High-level synthesis – the automatic compilation of a software program into a custom hardware design – is an increasingly important technology. It’s attractive because it lets software engineers harness the computational power and energy-efficiency of custom hardware devices such as FPGAs. It’s also attractive to hardware designers because it allows them to enter their designs at a higher level of abstraction than Verilog or VHDL.
As such, high-level synthesis is being increasingly relied upon. But is it reliable? Yann Herklotz, Zewei Du, Nadesh Ramanathan and I have a paper next week at FCCM 2021 about our attempts to find out.
We follow a fairly well-trodden path. There have been several projects over the last decade or so that aim to test compilers by fuzzing – that is, by generating random source files, feeding each one into the compiler-under-test, and seeing whether it is compiled correctly. But these works have focused on conventional compilers that generate assembly code for processors. In our work, we apply a similar technique to HLS tools.
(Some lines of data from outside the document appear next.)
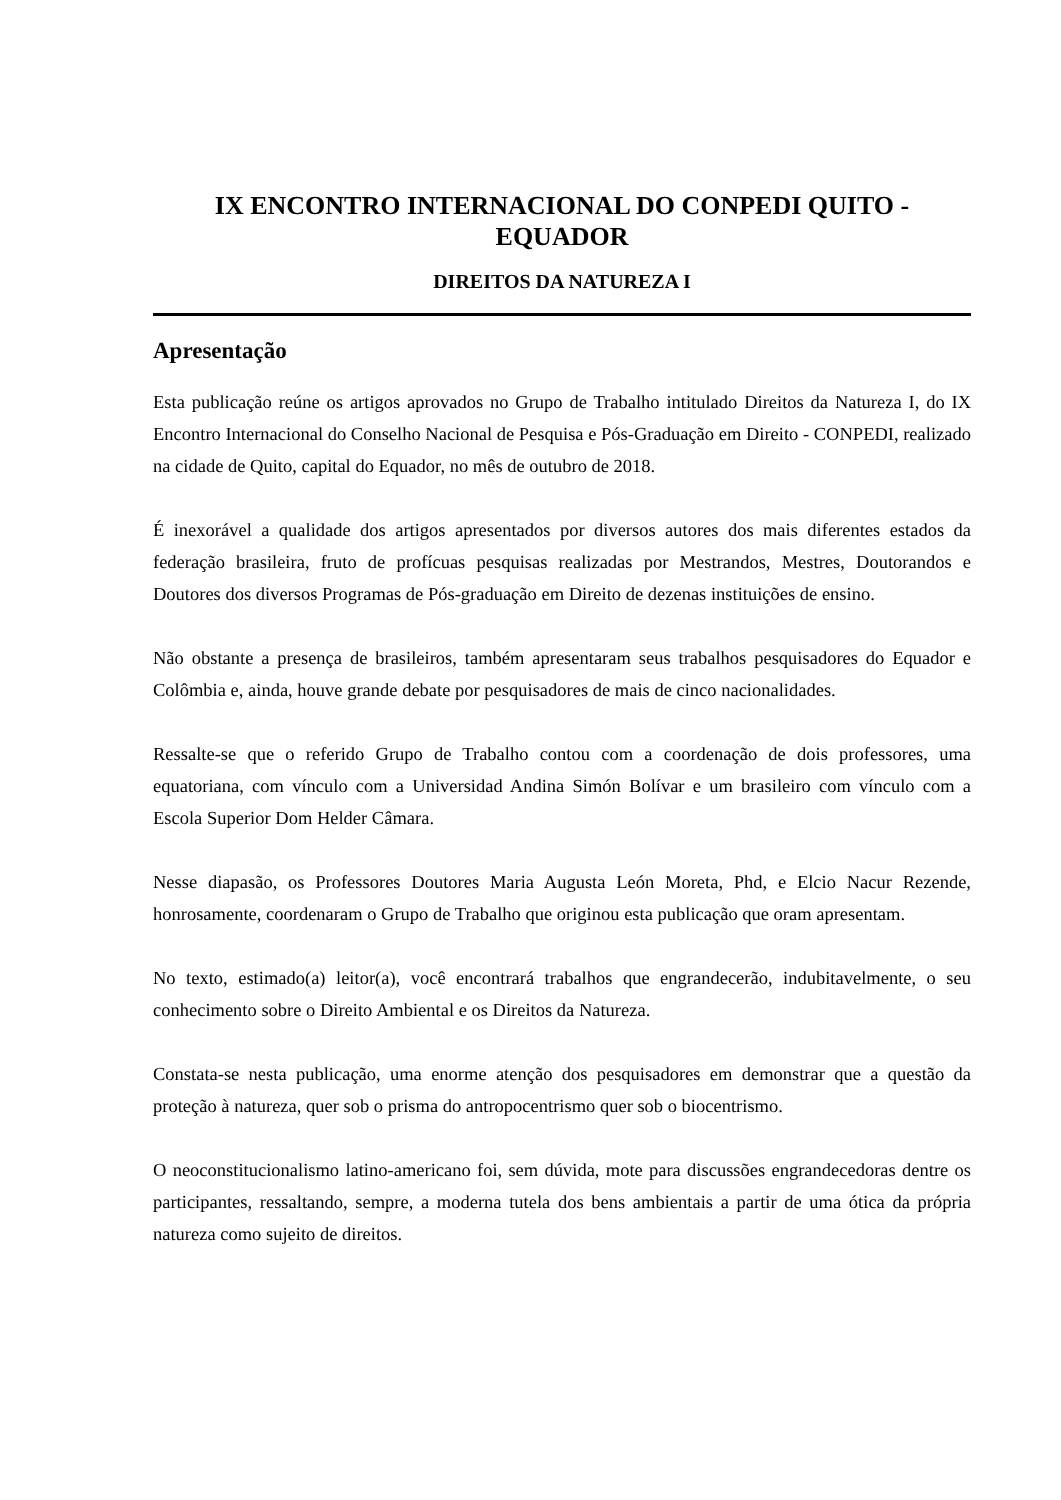IX ENCONTRO INTERNACIONAL DO CONPEDI QUITO -
EQUADOR
DIREITOS DA NATUREZA I
Apresentação
Esta publicação reúne os artigos aprovados no Grupo de Trabalho intitulado Direitos da Natureza I, do IX Encontro Internacional do Conselho Nacional de Pesquisa e Pós-Graduação em Direito - CONPEDI, realizado na cidade de Quito, capital do Equador, no mês de outubro de 2018.
É inexorável a qualidade dos artigos apresentados por diversos autores dos mais diferentes estados da federação brasileira, fruto de profícuas pesquisas realizadas por Mestrandos, Mestres, Doutorandos e Doutores dos diversos Programas de Pós-graduação em Direito de dezenas instituições de ensino.
Não obstante a presença de brasileiros, também apresentaram seus trabalhos pesquisadores do Equador e Colômbia e, ainda, houve grande debate por pesquisadores de mais de cinco nacionalidades.
Ressalte-se que o referido Grupo de Trabalho contou com a coordenação de dois professores, uma equatoriana, com vínculo com a Universidad Andina Simón Bolívar e um brasileiro com vínculo com a Escola Superior Dom Helder Câmara.
Nesse diapasão, os Professores Doutores Maria Augusta León Moreta, Phd, e Elcio Nacur Rezende, honrosamente, coordenaram o Grupo de Trabalho que originou esta publicação que oram apresentam.
No texto, estimado(a) leitor(a), você encontrará trabalhos que engrandecerão, indubitavelmente, o seu conhecimento sobre o Direito Ambiental e os Direitos da Natureza.
Constata-se nesta publicação, uma enorme atenção dos pesquisadores em demonstrar que a questão da proteção à natureza, quer sob o prisma do antropocentrismo quer sob o biocentrismo.
O neoconstitucionalismo latino-americano foi, sem dúvida, mote para discussões engrandecedoras dentre os participantes, ressaltando, sempre, a moderna tutela dos bens ambientais a partir de uma ótica da própria natureza como sujeito de direitos.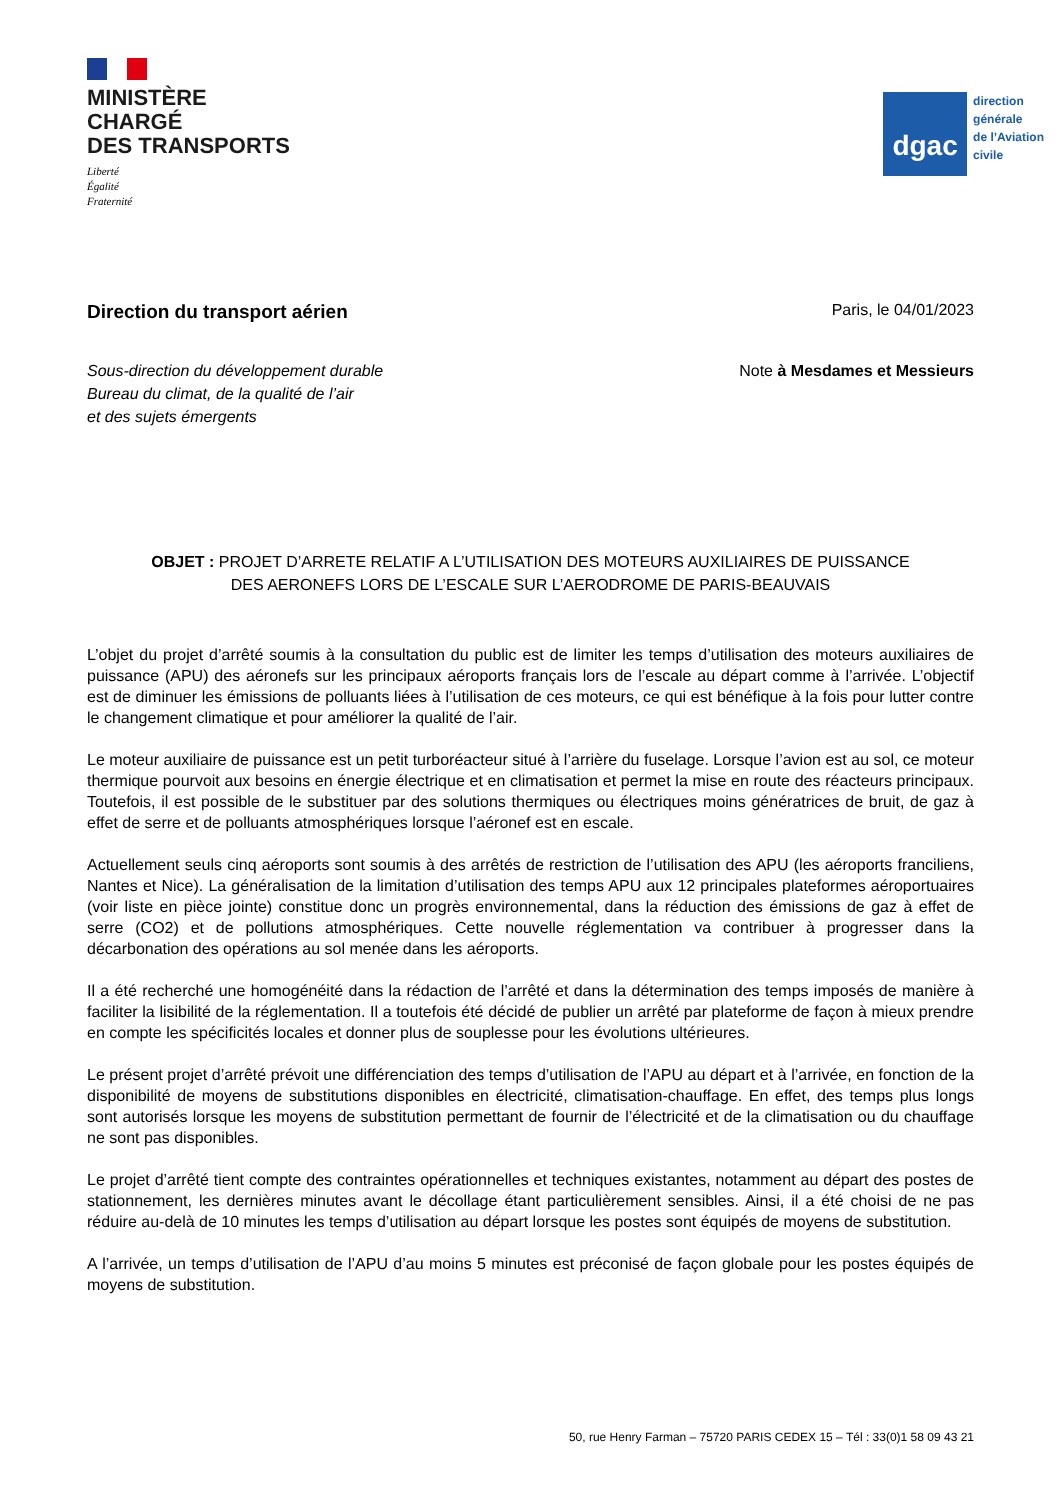MINISTÈRE
CHARGÉ
DES TRANSPORTS
Liberté
Égalité
Fraternité
dgac
direction
générale
de l’Aviation
civile
Direction du transport aérien
Paris, le 04/01/2023
Sous-direction du développement durable
Bureau du climat, de la qualité de l’air
et des sujets émergents
Note à Mesdames et Messieurs
OBJET : PROJET D’ARRETE RELATIF A L’UTILISATION DES MOTEURS AUXILIAIRES DE PUISSANCE
DES AERONEFS LORS DE L’ESCALE SUR L’AERODROME DE PARIS-BEAUVAIS
L’objet du projet d’arrêté soumis à la consultation du public est de limiter les temps d’utilisation des moteurs auxiliaires de puissance (APU) des aéronefs sur les principaux aéroports français lors de l’escale au départ comme à l’arrivée. L’objectif est de diminuer les émissions de polluants liées à l’utilisation de ces moteurs, ce qui est bénéfique à la fois pour lutter contre le changement climatique et pour améliorer la qualité de l’air.
Le moteur auxiliaire de puissance est un petit turboréacteur situé à l’arrière du fuselage. Lorsque l’avion est au sol, ce moteur thermique pourvoit aux besoins en énergie électrique et en climatisation et permet la mise en route des réacteurs principaux. Toutefois, il est possible de le substituer par des solutions thermiques ou électriques moins génératrices de bruit, de gaz à effet de serre et de polluants atmosphériques lorsque l’aéronef est en escale.
Actuellement seuls cinq aéroports sont soumis à des arrêtés de restriction de l’utilisation des APU (les aéroports franciliens, Nantes et Nice). La généralisation de la limitation d’utilisation des temps APU aux 12 principales plateformes aéroportuaires (voir liste en pièce jointe) constitue donc un progrès environnemental, dans la réduction des émissions de gaz à effet de serre (CO2) et de pollutions atmosphériques. Cette nouvelle réglementation va contribuer à progresser dans la décarbonation des opérations au sol menée dans les aéroports.
Il a été recherché une homogénéité dans la rédaction de l’arrêté et dans la détermination des temps imposés de manière à faciliter la lisibilité de la réglementation. Il a toutefois été décidé de publier un arrêté par plateforme de façon à mieux prendre en compte les spécificités locales et donner plus de souplesse pour les évolutions ultérieures.
Le présent projet d’arrêté prévoit une différenciation des temps d’utilisation de l’APU au départ et à l’arrivée, en fonction de la disponibilité de moyens de substitutions disponibles en électricité, climatisation-chauffage. En effet, des temps plus longs sont autorisés lorsque les moyens de substitution permettant de fournir de l’électricité et de la climatisation ou du chauffage ne sont pas disponibles.
Le projet d’arrêté tient compte des contraintes opérationnelles et techniques existantes, notamment au départ des postes de stationnement, les dernières minutes avant le décollage étant particulièrement sensibles. Ainsi, il a été choisi de ne pas réduire au-delà de 10 minutes les temps d’utilisation au départ lorsque les postes sont équipés de moyens de substitution.
A l’arrivée, un temps d’utilisation de l’APU d’au moins 5 minutes est préconisé de façon globale pour les postes équipés de moyens de substitution.
50, rue Henry Farman – 75720 PARIS CEDEX 15 – Tél : 33(0)1 58 09 43 21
The ideas can be carried over without many changes – after all, HLS tools still take C programs as input, just like conventional compilers. We changed a few things: we restricted the random C generator to account for the fact that HLS tools don’t support the full C language, we added random HLS-specific directives (like: “pipeline this loop”) to the generated programs, and we tweaked the probabilities of the random generator to avoid generating programs that made the synthesis process unbearably long. To check that the HLS tool had compiled each random C program correctly, we executed its output using a Verilog simulator and compared that against the output from a executable that we compiled using GCC.
We generated 6700 random C programs and fed them to four widely used HLS tools: LegUp, Xilinx Vivado HLS, the Intel HLS Compiler, and Bambu. We found that all four tools could be made either to crash or to generate wrong code. In total, 1191 of our generated programs failed in at least one of the four tools, as shown in the picture below.
We performed test-case reduction on some of the failures, and this resulted in the identification of 8 unique bugs, several of which have been confirmed by the HLS tool developers, and one of which (shown in the code snippet below) has already been fixed.
Finally, we compared how many bugs we could find in a few different versions of the same HLS tool. The diagram below shows the results of that experiment on three versions of Xilinx Vivado HLS. We see that the 2018.3 version of the tool has the most failures, though it is also striking that there are some test-cases that only fail in the most recent version.
In conclusion: this project has shown that compiler fuzzing techniques are effective at uncovering bugs in HLS tools. With HLS tools becoming increasingly relied upon, we hope that our work has motivated the need for these tools to be more rigorously engineered.